● ABOUT THIS TASK
After finding the line with "While a voluntary" in the data below, set down exactly each line through the one with "It is of critical", inclusive, and stop there.

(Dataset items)
==*==

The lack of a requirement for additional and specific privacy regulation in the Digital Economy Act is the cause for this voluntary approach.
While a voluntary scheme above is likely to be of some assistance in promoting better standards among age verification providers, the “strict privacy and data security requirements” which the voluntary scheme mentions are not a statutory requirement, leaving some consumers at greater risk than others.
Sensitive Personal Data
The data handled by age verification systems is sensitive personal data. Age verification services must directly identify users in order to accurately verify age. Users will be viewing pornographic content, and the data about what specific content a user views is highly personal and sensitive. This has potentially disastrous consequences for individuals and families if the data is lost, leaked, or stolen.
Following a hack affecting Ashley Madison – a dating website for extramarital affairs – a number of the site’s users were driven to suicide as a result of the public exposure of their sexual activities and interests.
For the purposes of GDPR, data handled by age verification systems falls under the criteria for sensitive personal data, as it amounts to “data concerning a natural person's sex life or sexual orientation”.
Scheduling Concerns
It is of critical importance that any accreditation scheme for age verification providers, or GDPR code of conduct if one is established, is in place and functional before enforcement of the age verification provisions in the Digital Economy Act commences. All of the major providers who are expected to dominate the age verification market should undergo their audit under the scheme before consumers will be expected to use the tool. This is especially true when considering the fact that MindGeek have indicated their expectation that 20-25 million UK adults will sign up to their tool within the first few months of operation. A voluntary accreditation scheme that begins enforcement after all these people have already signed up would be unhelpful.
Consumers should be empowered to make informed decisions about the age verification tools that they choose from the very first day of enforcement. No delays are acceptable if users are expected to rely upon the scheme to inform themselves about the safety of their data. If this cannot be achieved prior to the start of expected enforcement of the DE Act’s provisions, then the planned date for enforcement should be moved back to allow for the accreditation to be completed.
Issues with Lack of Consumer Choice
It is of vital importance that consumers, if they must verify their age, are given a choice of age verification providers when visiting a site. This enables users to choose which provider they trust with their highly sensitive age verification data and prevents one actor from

==*==

● WRITTEN SOLUTION
While a voluntary scheme above is likely to be of some assistance in promoting better standards among age verification providers, the “strict privacy and data security requirements” which the voluntary scheme mentions are not a statutory requirement, leaving some consumers at greater risk than others.
Sensitive Personal Data
The data handled by age verification systems is sensitive personal data. Age verification services must directly identify users in order to accurately verify age. Users will be viewing pornographic content, and the data about what specific content a user views is highly personal and sensitive. This has potentially disastrous consequences for individuals and families if the data is lost, leaked, or stolen.
Following a hack affecting Ashley Madison – a dating website for extramarital affairs – a number of the site’s users were driven to suicide as a result of the public exposure of their sexual activities and interests.
For the purposes of GDPR, data handled by age verification systems falls under the criteria for sensitive personal data, as it amounts to “data concerning a natural person's sex life or sexual orientation”.
Scheduling Concerns
It is of critical importance that any accreditation scheme for age verification providers, or GDPR code of conduct if one is established, is in place and functional before enforcement of the age verification provisions in the Digital Economy Act commences. All of the major providers who are expected to dominate the age verification market should undergo their audit under the scheme before consumers will be expected to use the tool. This is especially true when considering the fact that MindGeek have indicated their expectation that 20-25 million UK adults will sign up to their tool within the first few months of operation. A voluntary accreditation scheme that begins enforcement after all these people have already signed up would be unhelpful.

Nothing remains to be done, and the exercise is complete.